October 3, 2014
Have you ever Wondered...?
Thanks to the persistence of Sandy Martin of
the Santa Rosa Chapter in Las Cruces and previous Diocesan President, we have some answers to questions you may
have wondered about Daughters, but didn’t know who to ask.
The National Offices says that there are 1,811
U.S. chapters, 220 international chapters, for a total of approximately 30,000
Daughters!
Grace Sears, former National President and
now Archive Chair fills in some other details:
“Attached (at right) is a scan of an article Margaret
Franklin wrote in 1894, just 9 years after the Order was founded.
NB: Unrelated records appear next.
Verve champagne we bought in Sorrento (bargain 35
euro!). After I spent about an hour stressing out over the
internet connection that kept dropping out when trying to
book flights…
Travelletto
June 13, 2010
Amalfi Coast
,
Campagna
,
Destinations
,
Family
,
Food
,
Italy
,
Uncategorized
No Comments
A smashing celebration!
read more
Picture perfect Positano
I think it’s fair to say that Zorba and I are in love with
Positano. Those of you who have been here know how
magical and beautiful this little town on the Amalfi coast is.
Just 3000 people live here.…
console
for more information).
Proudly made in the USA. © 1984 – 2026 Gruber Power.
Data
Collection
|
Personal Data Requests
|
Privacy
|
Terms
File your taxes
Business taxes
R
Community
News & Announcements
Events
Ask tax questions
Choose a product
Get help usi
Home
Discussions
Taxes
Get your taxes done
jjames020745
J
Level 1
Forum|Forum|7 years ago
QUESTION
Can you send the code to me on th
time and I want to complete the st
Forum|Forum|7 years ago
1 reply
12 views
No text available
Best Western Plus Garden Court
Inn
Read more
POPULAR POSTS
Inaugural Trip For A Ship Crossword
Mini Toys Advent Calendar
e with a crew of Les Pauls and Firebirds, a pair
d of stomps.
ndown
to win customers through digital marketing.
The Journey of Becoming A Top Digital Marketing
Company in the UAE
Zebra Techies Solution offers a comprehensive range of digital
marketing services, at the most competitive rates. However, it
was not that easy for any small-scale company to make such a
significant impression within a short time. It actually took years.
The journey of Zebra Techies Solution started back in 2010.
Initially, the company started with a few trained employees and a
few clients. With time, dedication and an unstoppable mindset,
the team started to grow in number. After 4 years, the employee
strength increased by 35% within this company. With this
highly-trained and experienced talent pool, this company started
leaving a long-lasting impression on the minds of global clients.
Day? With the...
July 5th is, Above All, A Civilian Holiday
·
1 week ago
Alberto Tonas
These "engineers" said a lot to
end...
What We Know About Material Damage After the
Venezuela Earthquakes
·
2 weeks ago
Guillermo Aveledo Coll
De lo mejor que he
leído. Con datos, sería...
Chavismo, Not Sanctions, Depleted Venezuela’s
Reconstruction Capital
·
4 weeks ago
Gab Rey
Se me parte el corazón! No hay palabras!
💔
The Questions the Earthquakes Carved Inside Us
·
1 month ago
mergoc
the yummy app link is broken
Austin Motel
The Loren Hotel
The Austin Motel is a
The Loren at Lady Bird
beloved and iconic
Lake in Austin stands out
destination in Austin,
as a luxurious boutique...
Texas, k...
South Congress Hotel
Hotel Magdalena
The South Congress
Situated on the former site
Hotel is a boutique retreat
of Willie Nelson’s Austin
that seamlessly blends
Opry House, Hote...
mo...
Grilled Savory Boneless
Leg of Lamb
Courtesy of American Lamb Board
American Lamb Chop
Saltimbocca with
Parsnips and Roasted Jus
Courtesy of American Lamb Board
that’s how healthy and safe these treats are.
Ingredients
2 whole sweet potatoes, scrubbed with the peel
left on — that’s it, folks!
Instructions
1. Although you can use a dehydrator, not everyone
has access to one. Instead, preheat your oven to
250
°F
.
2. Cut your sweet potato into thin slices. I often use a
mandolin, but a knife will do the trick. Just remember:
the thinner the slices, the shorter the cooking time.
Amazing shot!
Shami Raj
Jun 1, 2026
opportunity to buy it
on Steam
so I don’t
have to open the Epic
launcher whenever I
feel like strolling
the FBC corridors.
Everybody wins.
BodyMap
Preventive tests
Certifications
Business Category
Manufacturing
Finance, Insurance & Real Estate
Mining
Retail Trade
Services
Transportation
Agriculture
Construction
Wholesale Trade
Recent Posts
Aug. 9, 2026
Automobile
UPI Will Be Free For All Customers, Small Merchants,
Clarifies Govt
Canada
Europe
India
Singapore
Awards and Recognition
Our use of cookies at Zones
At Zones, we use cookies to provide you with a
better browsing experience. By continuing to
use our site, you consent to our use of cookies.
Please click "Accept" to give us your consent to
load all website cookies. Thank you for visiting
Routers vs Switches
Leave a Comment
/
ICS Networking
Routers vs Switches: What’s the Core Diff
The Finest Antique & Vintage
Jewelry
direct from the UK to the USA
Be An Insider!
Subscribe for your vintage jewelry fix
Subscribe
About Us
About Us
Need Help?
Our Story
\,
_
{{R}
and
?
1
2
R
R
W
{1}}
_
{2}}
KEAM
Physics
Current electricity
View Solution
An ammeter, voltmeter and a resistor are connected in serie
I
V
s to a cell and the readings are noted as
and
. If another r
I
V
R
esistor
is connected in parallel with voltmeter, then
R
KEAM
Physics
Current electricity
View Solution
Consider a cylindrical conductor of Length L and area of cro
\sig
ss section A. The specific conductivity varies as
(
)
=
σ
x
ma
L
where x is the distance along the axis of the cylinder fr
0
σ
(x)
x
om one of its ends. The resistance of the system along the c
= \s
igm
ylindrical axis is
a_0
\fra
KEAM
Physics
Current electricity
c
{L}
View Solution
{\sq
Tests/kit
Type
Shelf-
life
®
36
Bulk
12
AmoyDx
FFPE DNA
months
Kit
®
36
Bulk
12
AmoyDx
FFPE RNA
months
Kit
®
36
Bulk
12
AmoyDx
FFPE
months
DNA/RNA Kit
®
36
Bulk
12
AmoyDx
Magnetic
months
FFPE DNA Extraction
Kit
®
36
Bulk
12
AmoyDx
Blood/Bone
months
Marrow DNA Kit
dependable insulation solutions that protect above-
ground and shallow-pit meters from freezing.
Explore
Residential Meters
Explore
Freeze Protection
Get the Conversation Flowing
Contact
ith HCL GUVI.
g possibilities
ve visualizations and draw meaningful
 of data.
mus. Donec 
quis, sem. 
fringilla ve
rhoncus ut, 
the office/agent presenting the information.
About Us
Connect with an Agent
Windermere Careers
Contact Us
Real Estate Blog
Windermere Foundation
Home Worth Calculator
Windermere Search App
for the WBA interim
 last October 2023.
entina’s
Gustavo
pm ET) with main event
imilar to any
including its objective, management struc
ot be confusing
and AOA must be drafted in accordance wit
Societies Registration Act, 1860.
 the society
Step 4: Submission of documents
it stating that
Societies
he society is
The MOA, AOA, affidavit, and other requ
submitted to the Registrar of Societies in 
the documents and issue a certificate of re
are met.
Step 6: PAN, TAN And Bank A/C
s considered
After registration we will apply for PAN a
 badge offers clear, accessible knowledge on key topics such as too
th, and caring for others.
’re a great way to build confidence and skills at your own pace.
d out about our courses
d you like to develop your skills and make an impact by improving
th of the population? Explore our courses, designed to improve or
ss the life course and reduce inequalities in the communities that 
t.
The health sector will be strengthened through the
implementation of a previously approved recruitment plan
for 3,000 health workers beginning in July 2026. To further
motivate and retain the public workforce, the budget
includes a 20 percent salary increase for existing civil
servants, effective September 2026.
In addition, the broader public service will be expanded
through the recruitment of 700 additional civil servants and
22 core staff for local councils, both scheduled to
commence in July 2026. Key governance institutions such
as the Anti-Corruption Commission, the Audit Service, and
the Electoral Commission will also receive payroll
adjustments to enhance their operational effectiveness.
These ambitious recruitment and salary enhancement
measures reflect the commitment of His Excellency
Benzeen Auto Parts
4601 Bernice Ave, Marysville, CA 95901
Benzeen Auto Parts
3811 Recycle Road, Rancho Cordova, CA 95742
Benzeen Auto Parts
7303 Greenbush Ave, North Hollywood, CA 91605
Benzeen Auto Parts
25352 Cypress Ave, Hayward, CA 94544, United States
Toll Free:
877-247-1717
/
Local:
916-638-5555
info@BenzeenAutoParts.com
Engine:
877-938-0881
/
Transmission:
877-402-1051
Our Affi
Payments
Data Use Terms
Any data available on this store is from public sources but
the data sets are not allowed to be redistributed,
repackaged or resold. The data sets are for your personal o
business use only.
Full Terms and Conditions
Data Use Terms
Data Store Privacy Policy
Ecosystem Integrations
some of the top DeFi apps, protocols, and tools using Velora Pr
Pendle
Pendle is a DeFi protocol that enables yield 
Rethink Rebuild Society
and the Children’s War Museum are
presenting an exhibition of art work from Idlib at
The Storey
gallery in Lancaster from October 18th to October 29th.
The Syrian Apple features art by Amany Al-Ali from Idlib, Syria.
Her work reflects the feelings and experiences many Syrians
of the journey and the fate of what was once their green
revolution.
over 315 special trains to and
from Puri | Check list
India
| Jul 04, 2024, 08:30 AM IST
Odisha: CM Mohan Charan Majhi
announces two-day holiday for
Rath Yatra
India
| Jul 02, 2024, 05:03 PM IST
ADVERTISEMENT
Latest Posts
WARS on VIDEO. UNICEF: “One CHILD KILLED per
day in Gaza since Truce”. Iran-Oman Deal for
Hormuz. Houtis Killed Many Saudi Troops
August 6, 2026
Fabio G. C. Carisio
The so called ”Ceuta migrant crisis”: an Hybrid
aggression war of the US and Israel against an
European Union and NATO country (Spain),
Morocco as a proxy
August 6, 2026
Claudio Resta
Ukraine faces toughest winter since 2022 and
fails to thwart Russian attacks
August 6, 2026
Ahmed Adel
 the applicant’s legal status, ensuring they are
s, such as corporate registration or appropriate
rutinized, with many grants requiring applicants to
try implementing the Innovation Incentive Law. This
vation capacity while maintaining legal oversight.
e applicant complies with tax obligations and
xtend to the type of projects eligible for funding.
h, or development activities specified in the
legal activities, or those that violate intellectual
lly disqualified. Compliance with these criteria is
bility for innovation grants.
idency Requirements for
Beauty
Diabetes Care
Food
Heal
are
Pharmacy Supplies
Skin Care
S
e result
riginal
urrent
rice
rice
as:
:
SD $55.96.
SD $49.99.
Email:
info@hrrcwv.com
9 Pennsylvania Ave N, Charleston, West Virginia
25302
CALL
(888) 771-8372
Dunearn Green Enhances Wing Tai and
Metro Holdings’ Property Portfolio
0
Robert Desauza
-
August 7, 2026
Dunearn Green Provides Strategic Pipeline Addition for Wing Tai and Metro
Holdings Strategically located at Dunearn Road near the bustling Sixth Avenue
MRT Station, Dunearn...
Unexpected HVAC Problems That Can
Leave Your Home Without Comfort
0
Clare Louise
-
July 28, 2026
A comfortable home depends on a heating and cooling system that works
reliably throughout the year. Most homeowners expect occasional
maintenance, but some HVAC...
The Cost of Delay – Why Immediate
I don't know
why I only scanned the first page--I still need to get a copy of the facing
half page.
In her article, Margaret Franklin says that a
committee of the original 8 members came up with a design for a
"badge" and a motto. It sounds as if those decisions were made the
same year, 1885, as the Easter Eve service that we regard as the beginning of
the Order.
The committee borrowed the motto from a
popular motivational speaker and writer of the time, a Unitarian minister who
became chaplain of the Senate. His name was Edward Everett Hale, and several
versions of the words, "What I can do, I ought to do" are attributed
to him. I have never seen a written source of exactly those words.
What the Daughters did was add a line that
changed the "oughts" into a prayer: Lord, what would you have me do?
I also have a copy of a booklet published by
the Order in 1892, apparently to introduce themselves to potential chapters. It
includes the first constitution, adopted in 1891, but later amended at the
first convention in 1893. It also includes the prayer of the Order, a somewhat
longer version than the prayer we use today, but definitely the same prayer.
Who wrote it? It was probably a collaboration, but that information has
not come down to us. But we do know that the first Council in 1891, including
the original members, adopted the Order's prayer as well as a constitution that
names the Order's colors and describes its cross.”